* Work order a
Reproduce the following passage on predicting a choice of strawberries, word for word.

________________________

Actually it's only different quantitatively. Qualitatively it's exactly the same.

When a human announces that I will choose strawberries, they are making an educated guess about the paths my thought process will take. They say to themselves, "my experience tells me that begbert2 prefers strawberries, so now that he's been given the choice, I speculate that his preference for strawberries will make him pick the strawberries."

The Demon does exactly the same thing, except he's not speculating. He looks into my head, notices that my neurons are pulling up (or going to pull up) information about my preferences, and can with absolute precision determine every other cognitive influence that will influence the decision, and predict how those influences will interact at the mechanical level. This allows him to predict the result - through informed inference and deduction. Which, again, is exactly the same thing the human predictor does, except the Demon has more and more certain information to work with.

________________________

* Work order b
Pick out every line in the rows below that contains the string "list". Copy each of those lines.

________________________

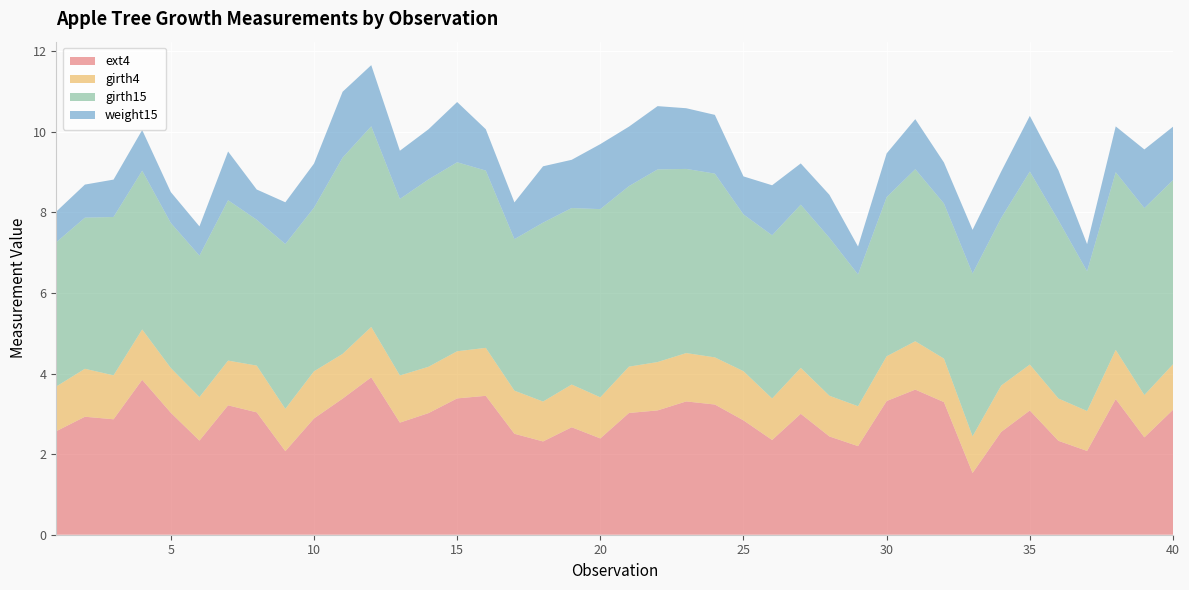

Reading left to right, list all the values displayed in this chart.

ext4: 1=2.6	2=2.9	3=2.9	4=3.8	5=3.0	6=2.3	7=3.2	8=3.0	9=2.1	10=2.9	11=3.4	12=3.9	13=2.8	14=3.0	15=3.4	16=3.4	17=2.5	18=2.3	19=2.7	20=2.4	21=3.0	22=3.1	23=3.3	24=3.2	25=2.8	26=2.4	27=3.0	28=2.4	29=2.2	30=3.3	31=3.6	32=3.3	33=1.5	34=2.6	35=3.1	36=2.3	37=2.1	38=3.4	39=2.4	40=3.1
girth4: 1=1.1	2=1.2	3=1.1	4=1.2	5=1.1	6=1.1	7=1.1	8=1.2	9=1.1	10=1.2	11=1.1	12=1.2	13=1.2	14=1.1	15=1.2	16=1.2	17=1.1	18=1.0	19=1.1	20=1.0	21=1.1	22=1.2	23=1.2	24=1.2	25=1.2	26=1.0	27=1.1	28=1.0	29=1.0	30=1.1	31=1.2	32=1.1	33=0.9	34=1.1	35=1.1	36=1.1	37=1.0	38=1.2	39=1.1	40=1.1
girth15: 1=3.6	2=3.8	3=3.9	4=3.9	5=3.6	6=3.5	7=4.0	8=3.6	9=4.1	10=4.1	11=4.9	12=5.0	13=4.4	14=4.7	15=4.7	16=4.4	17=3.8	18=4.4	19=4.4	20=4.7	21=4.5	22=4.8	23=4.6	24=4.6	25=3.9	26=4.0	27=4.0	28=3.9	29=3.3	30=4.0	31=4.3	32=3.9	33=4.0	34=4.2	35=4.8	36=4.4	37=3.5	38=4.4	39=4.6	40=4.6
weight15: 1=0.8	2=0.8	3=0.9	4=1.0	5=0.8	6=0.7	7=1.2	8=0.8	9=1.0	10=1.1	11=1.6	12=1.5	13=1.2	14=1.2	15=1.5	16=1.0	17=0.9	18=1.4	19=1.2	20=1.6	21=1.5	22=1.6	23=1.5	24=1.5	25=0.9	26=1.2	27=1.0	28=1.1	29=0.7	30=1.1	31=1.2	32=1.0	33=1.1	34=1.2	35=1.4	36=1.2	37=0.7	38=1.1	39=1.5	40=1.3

________________________

* Answer box a
Actually it's only different quantitatively. Qualitatively it's exactly the same.

When a human announces that I will choose strawberries, they are making an educated guess about the paths my thought process will take. They say to themselves, "my experience tells me that begbert2 prefers strawberries, so now that he's been given the choice, I speculate that his preference for strawberries will make him pick the strawberries."

The Demon does exactly the same thing, except he's not speculating. He looks into my head, notices that my neurons are pulling up (or going to pull up) information about my preferences, and can with absolute precision determine every other cognitive influence that will influence the decision, and predict how those influences will interact at the mechanical level. This allows him to predict the result - through informed inference and deduction. Which, again, is exactly the same thing the human predictor does, except the Demon has more and more certain information to work with.

* Answer box b
Reading left to right, list all the values displayed in this chart.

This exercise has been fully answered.